E’ valido l'accertamento anche se i documenti vengono prelevati durante l'ispezione senza il consenso del contribuente.
Lo ha sancito la Corte di cassazione che, con l'ordinanza n. 29132 del 13 novembre 2018, ha accolto il ricorso dell'Agenzia delle entrate
Secondo la Ctr era da ritenersi illegittimo l'asporto dai locali dell'impresa di documentazione contabile senza consenso della parte alla sua disamina presso l'Ufficio.

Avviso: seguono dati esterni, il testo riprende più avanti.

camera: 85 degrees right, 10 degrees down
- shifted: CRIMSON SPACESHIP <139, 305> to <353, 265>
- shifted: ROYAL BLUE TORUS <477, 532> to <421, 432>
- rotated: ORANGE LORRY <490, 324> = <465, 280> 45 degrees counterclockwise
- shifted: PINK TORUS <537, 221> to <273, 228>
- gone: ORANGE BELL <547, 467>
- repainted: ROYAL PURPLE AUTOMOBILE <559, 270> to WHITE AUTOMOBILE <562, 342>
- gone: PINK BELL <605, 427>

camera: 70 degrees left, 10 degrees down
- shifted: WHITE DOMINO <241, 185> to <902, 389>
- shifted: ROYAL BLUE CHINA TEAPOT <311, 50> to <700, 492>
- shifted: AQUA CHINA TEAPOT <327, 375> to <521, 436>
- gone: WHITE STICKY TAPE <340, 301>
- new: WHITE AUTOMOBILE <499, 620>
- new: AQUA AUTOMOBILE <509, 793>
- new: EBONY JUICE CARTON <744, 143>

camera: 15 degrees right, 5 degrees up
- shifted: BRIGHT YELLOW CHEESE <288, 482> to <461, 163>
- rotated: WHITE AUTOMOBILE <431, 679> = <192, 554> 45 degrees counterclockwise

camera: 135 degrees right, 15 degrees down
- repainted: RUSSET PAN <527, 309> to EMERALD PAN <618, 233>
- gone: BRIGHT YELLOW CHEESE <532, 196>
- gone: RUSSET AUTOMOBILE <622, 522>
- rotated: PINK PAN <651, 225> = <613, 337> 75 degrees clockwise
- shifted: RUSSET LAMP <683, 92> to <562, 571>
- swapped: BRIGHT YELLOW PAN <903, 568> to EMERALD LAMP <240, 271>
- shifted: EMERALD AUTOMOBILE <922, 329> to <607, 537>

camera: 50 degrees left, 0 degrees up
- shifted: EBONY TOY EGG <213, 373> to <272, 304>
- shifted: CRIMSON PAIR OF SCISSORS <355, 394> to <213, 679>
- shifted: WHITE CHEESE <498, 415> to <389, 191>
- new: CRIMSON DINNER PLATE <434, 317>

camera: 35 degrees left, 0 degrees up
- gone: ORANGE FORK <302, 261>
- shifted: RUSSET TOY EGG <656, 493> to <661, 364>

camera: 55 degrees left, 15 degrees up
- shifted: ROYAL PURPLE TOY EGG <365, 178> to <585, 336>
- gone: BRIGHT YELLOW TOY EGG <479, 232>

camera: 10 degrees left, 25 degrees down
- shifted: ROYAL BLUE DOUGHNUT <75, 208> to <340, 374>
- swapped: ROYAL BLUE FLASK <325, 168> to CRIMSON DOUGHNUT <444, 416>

Ribaltato il verdetto da parte della Cassazione secondo cui l'acquisizione irrituale di elementi rilevanti ai fini dell'accertamento fiscale non comporta la inutilizzabilità degli stessi, in mancanza di una specifica previsione in tal senso. Pertanto, gli organi di controllo possono utilizzare tutti i documenti dei quali siano venuti in possesso, salva solo l'ipotesi –nel caso di specie ricorrente- in cui venga in discussione la tutela di diritti fondamentali di rango costituzionale, come l'inviolabilità della libertà personale o del domicilio (cfr. Cass. 4066/2015).
Per concludere, quindi, non esiste nell'ordinamento tributario un principio generale di inutilizzabilità delle prove illegittimamente acquisite; tale principio va comunque contemperato con la violazione di specifiche disposizioni tributarie (quali l’art. 33 del dpr 600/1973 e 52 del dpr 633/1972) che sono espressione del principio dell’inviolabilità del domicilio sancita dall’art. 14 della Costituzione (cfr. da ultimo Cass. 13711/2018 in tema di accesso a locali adibiti anche solo in parte ad abitazione effettuato senza autorizzazione della Procura). In quest’ultimo caso l’avviso di accertamento impugnato è stato annullato.